Affymetrix also said it plans to release its 1 million-SNP product to a limited number of customers in the first quarter of 2007. The chip is expected to sell for around $500, Affy said. Illumina, meantime, has said it won't develop a million-SNP chip because it doesn't see a market for one. Illumina said there are other ways to perform whole-genome studies on so many SNPs, one of which is to employ two of its 650K arrays.

In the conference call, Flatley stressed that Illumina's "longer-term models" continue to show that prices for whole-genome chips will fall in coming years and the company has been "instrumental" in lowering its prices over the past five years by a factor of a thousand.

Diagnostics and Regulatory Outlook

Providing an update for the company's BeadExpress system — which will play a key role in the company's diagnostic alliances in general and with Decode Genetics in particular — Flatley said Illumina has manufactured the beta system and that it will shortly be delivered to the company's headquarters.

He said Illumina will complete the beta testing and finish assay integration and manufacturing programs in the second half of the year, and reiterated that the company plans to launch the product before the end of 2006.

Flatley said the goal is to get the system cleared by the US Food and Drug Administration roughly by the end of 2006. This will enable Illumina to begin selling the instrument to CLIA labs, which will develop their own tests on it.

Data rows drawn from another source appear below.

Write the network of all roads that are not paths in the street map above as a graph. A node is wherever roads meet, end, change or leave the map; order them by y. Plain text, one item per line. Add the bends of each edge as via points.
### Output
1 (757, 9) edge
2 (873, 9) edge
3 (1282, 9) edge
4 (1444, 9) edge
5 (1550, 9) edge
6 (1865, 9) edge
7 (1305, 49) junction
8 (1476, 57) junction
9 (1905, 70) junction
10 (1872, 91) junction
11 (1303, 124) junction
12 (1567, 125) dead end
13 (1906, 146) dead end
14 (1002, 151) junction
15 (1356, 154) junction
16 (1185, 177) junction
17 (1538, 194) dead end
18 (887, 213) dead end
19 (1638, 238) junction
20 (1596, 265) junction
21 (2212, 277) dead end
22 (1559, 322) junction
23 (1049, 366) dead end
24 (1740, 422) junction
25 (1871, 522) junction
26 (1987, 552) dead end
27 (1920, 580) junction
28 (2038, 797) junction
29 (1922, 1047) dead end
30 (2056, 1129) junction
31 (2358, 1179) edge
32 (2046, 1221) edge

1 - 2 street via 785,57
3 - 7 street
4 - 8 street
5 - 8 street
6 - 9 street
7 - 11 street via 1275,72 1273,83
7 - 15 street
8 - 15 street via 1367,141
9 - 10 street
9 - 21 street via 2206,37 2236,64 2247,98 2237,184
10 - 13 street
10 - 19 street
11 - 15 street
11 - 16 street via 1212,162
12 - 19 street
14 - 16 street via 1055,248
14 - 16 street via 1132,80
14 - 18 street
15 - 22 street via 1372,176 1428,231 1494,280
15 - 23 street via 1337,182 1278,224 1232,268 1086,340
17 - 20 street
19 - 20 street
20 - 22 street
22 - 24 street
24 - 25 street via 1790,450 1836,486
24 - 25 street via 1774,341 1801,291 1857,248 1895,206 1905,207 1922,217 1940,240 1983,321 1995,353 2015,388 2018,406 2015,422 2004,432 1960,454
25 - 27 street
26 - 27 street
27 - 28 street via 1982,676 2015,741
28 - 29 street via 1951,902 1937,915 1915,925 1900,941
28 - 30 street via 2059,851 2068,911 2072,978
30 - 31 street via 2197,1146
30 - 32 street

Next year Illumina plans to perform "all of the analytical and diagnostic validation steps of the marker sets," enabling it to file its content with the FDA and begin deploying them in 2008.

Shedding light on Illumina's plans to grow in the diagnostic market, Flatley said the company may build and combine its own sales staff to sell diagnostic products while partnering with others. "It's likely to be a hybrid model," he said. "We're in the process of making some final evaluations."